Sollte die Schätzung des Alters des Universums nicht höher und nicht niedriger sein, nachdem die Anziehungskraft der Schwerkraft berücksichtigt wurde?

Aus „Fundamentals: Ten Keys to Reality“ von Frank Wilczek:

„Als wir den Film der kosmischen Geschichte in unseren Gedanken rückwärts laufen ließen, stellten wir fest, dass die Galaxien alle zusammenkamen, um sich zu einem bestimmten Zeitpunkt zu treffen. Wann ist es passiert? Um zu berechnen, wie lange es her ist, teilen wir einfach die Entfernung, die eine Galaxie zurücklegen muss, durch die Geschwindigkeit, mit der sie sich bewegen muss (Da Hubbles Beobachtungen zufolge die Geschwindigkeit einer Galaxie proportional zu ihrer Entfernung ist, finden wir immer das gleiche Ergebnis, egal für welche Galaxie wir uns entscheiden.) Dabei schätzen wir, dass alle Galaxien vor etwa 20 Milliarden Jahren zusammengeschmettert wurden. Genauere Berechnungen, die beinhalten, wie sich die Geschwindigkeiten aufgrund der Schwerkraft im Laufe der Zeit ändern, ergeben ein etwas kleineres Ergebnis. Nach heutiger bester Schätzung sind seit dem Urknall 13,8 Milliarden Jahre vergangen.“

Da die Schwerkraft eine anziehende Kraft ist, die die Expansion des Universums teilweise kompensiert, sollte das geschätzte Alter nicht höher als die anfänglichen 20 Milliarden Jahre sein, nicht niedriger?

Wenn zum Beispiel Astronomen irgendwie entdeckten, dass es noch mehr Materie im Universum gibt als geschätzt, würde das sie dann nicht veranlassen, das geschätzte Alter des Universums nach oben und nicht nach unten zu revidieren?

Mit anderen Worten, hätte es nicht so viel länger gedauert, bis das Universum seine derzeitige Größe erreicht hätte, wenn die Schwerkraft der Expansion teilweise Widerstand geleistet und sie verlangsamt hätte?

Antworten (1)

Attraktive Schwerkraft bedeutet für jeden gegebenen Hubble-Wert eine kürzere Zeit seit dem Urknall. Hier ist ein Bild (aus Vorlesungsunterlagen von Sean Carroll ):

Die gemittelten Entfernungen und Geschwindigkeiten naher Galaxien geben uns die Steigung der Kurve an der mit "jetzt" markierten horizontalen Position. Wenn Sie davon ausgehen, dass sie sich immer mit dieser Geschwindigkeit bewegt haben, erhalten Sie den Skalierungsfaktor, der durch die gepunktete Linie angezeigt wird, während Sie, wenn Sie berücksichtigen, dass sie langsamer werden, die durchgezogene Kurve erhalten, die reicht 0 (schneidet die T Achse) in jüngerer Zeit.
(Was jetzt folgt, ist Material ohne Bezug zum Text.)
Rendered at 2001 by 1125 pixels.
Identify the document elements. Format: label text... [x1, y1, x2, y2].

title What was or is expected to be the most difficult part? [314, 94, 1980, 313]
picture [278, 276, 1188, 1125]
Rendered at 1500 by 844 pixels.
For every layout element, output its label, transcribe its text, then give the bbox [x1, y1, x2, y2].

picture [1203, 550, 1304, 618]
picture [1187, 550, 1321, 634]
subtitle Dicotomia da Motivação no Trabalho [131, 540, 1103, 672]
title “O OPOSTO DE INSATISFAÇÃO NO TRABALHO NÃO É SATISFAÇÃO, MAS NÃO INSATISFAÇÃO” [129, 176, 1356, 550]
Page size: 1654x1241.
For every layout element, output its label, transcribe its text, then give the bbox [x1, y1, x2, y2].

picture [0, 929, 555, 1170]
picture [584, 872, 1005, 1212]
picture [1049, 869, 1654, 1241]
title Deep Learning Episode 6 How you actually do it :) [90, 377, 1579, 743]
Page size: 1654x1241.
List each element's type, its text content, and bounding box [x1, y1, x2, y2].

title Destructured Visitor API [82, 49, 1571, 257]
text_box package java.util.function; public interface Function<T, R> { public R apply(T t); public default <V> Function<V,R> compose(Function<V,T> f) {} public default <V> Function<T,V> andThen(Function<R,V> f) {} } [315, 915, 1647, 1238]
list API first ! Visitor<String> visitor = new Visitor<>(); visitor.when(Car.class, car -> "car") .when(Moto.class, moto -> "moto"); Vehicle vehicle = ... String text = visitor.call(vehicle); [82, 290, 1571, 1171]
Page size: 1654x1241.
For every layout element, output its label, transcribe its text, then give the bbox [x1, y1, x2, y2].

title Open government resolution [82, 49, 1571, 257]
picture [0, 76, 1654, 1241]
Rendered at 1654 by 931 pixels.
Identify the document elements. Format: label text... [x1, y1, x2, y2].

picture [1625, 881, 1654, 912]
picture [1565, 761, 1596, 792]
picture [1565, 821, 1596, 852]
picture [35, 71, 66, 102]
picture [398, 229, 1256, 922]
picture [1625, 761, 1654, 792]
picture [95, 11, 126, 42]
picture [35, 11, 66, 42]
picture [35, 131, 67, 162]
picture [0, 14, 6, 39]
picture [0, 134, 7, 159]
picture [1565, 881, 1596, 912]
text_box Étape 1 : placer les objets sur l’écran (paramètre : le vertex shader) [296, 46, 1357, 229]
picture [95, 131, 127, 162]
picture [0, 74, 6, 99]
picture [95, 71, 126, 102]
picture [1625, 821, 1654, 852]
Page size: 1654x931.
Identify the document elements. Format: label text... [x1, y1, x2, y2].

Wilczek irrt, wenn er sagt, dass die lineare Extrapolation ein Alter von 20 Milliarden Jahren ergibt. Es gibt tatsächlich etwa 14 Milliarden Jahre an, nahe am korrekten Wert. Das ist mehr oder weniger ein Zufall: Es trifft nur während des Übergangs von der von Materie dominierten verlangsamenden Expansion zu der von dunkler Energie dominierten beschleunigenden Expansion zu, was zufällig gerade geschieht. In alten materiedominierten kosmologischen Modellen (aus der Zeit vor der Entdeckung der Dunklen Energie) liefert Ihnen die lineare Extrapolation ungefähr 1.5 mal das richtige Alter, also ist es möglich, dass Wilczek 20 Milliarden bekommen hat, indem er eine moderne Schätzung des Alters mit einem Verhältnis aus einem veralteten Modell multipliziert hat.